• **EXERCISE**
Could you arrange the stretch from the line that contains "catalogue / barcode: US 220989" through the line that contains "genus: Jacquemontia" as a Markdown table with the columns Number and Line, leaving out any blank lines?

--- START OF GIVEN DATA ---

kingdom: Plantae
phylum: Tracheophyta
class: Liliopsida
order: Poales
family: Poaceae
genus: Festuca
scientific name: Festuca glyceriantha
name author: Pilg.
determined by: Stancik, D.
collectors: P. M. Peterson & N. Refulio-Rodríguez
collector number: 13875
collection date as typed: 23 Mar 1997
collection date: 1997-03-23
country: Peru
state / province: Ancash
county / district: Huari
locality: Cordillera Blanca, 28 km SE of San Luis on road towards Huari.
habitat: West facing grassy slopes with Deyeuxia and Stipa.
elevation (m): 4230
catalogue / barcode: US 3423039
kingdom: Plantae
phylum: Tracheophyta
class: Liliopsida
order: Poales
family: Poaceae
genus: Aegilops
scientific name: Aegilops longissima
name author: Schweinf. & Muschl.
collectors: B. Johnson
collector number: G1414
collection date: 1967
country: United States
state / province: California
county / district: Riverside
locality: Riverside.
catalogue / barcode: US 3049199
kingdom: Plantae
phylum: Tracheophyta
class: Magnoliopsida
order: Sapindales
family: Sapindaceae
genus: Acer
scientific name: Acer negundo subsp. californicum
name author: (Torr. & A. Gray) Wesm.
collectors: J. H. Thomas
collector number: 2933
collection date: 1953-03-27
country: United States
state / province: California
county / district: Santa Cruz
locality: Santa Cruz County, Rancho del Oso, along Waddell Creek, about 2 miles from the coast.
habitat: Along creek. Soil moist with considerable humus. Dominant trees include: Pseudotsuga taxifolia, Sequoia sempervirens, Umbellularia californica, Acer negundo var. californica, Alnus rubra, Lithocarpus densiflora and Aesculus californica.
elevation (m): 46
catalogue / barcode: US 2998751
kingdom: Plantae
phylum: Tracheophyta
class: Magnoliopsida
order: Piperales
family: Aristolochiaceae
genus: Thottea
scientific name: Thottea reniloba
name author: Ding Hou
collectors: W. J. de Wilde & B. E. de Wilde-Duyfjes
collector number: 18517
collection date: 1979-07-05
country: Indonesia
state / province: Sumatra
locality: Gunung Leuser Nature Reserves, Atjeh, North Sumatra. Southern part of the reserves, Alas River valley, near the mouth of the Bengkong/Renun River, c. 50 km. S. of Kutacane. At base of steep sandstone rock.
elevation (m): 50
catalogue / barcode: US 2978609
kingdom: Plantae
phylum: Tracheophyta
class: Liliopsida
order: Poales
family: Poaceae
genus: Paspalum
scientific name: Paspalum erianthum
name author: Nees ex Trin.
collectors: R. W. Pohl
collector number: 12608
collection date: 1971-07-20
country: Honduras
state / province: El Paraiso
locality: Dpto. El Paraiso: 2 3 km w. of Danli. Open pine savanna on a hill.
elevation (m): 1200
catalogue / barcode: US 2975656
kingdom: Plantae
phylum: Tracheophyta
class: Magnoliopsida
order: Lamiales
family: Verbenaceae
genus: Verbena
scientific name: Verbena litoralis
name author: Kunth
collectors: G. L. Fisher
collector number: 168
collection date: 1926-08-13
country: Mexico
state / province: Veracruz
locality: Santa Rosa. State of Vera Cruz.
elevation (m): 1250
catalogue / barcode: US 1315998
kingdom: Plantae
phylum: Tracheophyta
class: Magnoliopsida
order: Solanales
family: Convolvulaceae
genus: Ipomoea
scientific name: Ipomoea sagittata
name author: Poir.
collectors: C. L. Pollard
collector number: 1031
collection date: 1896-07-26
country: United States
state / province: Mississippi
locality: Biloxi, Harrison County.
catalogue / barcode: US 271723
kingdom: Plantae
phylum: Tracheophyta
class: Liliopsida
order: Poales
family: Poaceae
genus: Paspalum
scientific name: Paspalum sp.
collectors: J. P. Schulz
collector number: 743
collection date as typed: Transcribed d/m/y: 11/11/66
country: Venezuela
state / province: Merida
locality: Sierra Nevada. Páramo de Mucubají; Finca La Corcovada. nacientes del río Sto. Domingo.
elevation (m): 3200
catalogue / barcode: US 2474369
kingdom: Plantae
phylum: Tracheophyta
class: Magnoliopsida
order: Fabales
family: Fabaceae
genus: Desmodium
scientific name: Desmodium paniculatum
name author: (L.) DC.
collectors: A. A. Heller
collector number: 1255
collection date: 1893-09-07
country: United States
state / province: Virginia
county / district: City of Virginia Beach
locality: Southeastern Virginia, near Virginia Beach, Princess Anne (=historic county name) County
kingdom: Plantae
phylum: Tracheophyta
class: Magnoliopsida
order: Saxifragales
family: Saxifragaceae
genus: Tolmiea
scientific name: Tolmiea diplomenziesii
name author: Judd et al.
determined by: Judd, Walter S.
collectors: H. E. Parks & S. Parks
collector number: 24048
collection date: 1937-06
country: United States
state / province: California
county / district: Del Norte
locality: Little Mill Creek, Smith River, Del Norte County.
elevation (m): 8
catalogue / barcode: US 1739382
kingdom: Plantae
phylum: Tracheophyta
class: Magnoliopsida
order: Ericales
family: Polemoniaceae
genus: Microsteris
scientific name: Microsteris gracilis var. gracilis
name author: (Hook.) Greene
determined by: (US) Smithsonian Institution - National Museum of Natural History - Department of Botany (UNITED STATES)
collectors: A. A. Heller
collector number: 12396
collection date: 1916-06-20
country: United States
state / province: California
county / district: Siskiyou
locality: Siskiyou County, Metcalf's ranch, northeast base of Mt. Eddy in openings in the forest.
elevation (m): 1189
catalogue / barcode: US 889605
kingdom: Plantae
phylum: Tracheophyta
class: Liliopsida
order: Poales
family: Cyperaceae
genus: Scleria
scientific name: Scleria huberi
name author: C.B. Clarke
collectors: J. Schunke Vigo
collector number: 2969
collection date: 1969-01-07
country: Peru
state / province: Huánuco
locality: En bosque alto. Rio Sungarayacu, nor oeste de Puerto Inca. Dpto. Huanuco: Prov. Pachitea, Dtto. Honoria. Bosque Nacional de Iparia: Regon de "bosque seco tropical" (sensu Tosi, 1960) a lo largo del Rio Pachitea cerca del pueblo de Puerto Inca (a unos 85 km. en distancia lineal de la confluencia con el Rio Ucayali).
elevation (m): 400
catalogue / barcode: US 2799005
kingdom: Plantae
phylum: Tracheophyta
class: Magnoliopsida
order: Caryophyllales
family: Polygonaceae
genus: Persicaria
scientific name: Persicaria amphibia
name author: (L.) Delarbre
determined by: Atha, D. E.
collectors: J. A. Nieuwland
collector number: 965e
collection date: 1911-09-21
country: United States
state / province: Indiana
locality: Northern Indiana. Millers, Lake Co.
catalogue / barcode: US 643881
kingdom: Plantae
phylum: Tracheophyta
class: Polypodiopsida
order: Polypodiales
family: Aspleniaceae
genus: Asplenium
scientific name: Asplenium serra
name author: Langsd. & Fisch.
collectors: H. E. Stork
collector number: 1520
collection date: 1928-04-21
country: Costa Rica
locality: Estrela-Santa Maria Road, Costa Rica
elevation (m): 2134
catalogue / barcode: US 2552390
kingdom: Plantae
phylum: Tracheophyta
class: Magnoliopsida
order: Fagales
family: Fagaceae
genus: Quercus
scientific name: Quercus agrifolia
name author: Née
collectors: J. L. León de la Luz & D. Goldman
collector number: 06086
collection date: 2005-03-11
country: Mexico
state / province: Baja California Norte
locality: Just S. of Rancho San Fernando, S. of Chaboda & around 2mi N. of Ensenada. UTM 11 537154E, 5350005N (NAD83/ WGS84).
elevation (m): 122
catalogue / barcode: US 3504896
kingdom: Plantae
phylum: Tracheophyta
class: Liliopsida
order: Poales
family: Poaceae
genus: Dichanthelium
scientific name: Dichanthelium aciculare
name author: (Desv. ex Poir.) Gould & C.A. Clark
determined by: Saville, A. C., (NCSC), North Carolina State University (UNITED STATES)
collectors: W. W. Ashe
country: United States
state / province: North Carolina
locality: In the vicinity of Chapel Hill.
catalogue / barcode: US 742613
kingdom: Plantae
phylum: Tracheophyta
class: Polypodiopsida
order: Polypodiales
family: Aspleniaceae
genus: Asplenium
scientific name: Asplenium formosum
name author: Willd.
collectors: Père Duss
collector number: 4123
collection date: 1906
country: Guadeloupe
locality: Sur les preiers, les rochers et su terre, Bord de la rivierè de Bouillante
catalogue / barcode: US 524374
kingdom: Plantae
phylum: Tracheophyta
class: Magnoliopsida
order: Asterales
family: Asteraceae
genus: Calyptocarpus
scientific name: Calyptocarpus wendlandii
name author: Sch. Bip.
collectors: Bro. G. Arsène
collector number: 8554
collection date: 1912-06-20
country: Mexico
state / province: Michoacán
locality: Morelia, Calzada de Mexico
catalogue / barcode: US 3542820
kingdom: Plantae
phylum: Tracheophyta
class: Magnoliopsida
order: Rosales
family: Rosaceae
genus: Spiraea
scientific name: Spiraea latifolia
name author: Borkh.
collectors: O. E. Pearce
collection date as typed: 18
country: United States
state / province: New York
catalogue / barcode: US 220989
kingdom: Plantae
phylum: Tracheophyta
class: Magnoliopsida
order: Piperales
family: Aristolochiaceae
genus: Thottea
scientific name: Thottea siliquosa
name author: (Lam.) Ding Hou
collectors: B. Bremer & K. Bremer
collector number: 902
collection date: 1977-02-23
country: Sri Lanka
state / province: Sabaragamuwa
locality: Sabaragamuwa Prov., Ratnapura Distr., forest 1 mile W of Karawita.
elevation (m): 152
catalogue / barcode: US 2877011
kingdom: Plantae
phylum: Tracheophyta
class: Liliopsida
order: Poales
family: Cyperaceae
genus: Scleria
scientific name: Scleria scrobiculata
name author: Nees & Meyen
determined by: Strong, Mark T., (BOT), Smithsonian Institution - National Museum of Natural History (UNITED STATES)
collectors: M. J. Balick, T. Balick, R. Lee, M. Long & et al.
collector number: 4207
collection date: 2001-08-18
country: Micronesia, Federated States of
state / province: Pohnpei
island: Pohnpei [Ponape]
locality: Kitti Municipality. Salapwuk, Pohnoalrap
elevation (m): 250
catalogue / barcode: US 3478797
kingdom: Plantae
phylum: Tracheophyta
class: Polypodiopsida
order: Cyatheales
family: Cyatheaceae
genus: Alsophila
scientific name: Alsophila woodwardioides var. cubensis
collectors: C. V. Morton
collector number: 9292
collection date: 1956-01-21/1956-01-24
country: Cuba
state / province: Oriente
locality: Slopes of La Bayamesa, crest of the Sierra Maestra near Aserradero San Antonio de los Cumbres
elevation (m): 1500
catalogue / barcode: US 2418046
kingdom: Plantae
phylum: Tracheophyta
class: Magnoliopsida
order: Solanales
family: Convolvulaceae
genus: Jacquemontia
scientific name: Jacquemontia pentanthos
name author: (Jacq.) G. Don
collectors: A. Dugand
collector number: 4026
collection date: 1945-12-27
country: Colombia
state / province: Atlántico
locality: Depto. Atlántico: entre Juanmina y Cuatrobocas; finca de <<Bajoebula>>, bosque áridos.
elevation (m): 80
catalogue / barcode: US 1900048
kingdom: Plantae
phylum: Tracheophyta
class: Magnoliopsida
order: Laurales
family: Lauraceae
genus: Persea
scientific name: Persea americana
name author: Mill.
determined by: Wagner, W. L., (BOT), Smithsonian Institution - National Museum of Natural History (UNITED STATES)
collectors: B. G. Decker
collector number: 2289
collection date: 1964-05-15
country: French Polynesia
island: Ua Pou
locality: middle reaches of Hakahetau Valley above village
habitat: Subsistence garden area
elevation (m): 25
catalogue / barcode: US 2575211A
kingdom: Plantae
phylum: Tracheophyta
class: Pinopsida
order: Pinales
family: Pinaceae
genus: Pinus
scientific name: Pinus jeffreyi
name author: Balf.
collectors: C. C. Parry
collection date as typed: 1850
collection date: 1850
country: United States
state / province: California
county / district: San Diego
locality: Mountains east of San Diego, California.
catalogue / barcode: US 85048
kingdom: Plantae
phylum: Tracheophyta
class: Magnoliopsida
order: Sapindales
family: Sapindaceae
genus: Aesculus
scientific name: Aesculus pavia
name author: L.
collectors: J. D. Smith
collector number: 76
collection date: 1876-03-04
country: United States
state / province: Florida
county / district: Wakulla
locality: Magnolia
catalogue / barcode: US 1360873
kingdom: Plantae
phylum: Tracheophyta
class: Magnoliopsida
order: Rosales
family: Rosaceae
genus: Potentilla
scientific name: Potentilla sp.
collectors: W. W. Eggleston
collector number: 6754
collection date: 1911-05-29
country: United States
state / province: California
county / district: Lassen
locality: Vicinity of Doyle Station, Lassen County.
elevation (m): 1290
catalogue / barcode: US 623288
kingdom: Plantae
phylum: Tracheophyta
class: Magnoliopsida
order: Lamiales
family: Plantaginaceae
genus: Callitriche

--- END OF GIVEN DATA ---

• **ANSWER FOR THIS EXERCISE**
| Number | Line |
|---|---|
| 1 | catalogue / barcode: US 220989 |
| 2 | kingdom: Plantae |
| 3 | phylum: Tracheophyta |
| 4 | class: Magnoliopsida |
| 5 | order: Piperales |
| 6 | family: Aristolochiaceae |
| 7 | genus: Thottea |
| 8 | scientific name: Thottea siliquosa |
| 9 | name author: (Lam.) Ding Hou |
| 10 | collectors: B. Bremer & K. Bremer |
| 11 | collector number: 902 |
| 12 | collection date: 1977-02-23 |
| 13 | country: Sri Lanka |
| 14 | state / province: Sabaragamuwa |
| 15 | locality: Sabaragamuwa Prov., Ratnapura Distr., forest 1 mile W of Karawita. |
| 16 | elevation (m): 152 |
| 17 | catalogue / barcode: US 2877011 |
| 18 | kingdom: Plantae |
| 19 | phylum: Tracheophyta |
| 20 | class: Liliopsida |
| 21 | order: Poales |
| 22 | family: Cyperaceae |
| 23 | genus: Scleria |
| 24 | scientific name: Scleria scrobiculata |
| 25 | name author: Nees & Meyen |
| 26 | determined by: Strong, Mark T., (BOT), Smithsonian Institution - National Museum of Natural History (UNITED STATES) |
| 27 | collectors: M. J. Balick, T. Balick, R. Lee, M. Long & et al. |
| 28 | collector number: 4207 |
| 29 | collection date: 2001-08-18 |
| 30 | country: Micronesia, Federated States of |
| 31 | state / province: Pohnpei |
| 32 | island: Pohnpei [Ponape] |
| 33 | locality: Kitti Municipality. Salapwuk, Pohnoalrap |
| 34 | elevation (m): 250 |
| 35 | catalogue / barcode: US 3478797 |
| 36 | kingdom: Plantae |
| 37 | phylum: Tracheophyta |
| 38 | class: Polypodiopsida |
| 39 | order: Cyatheales |
| 40 | family: Cyatheaceae |
| 41 | genus: Alsophila |
| 42 | scientific name: Alsophila woodwardioides var. cubensis |
| 43 | collectors: C. V. Morton |
| 44 | collector number: 9292 |
| 45 | collection date: 1956-01-21/1956-01-24 |
| 46 | country: Cuba |
| 47 | state / province: Oriente |
| 48 | locality: Slopes of La Bayamesa, crest of the Sierra Maestra near Aserradero San Antonio de los Cumbres |
| 49 | elevation (m): 1500 |
| 50 | catalogue / barcode: US 2418046 |
| 51 | kingdom: Plantae |
| 52 | phylum: Tracheophyta |
| 53 | class: Magnoliopsida |
| 54 | order: Solanales |
| 55 | family: Convolvulaceae |
| 56 | genus: Jacquemontia |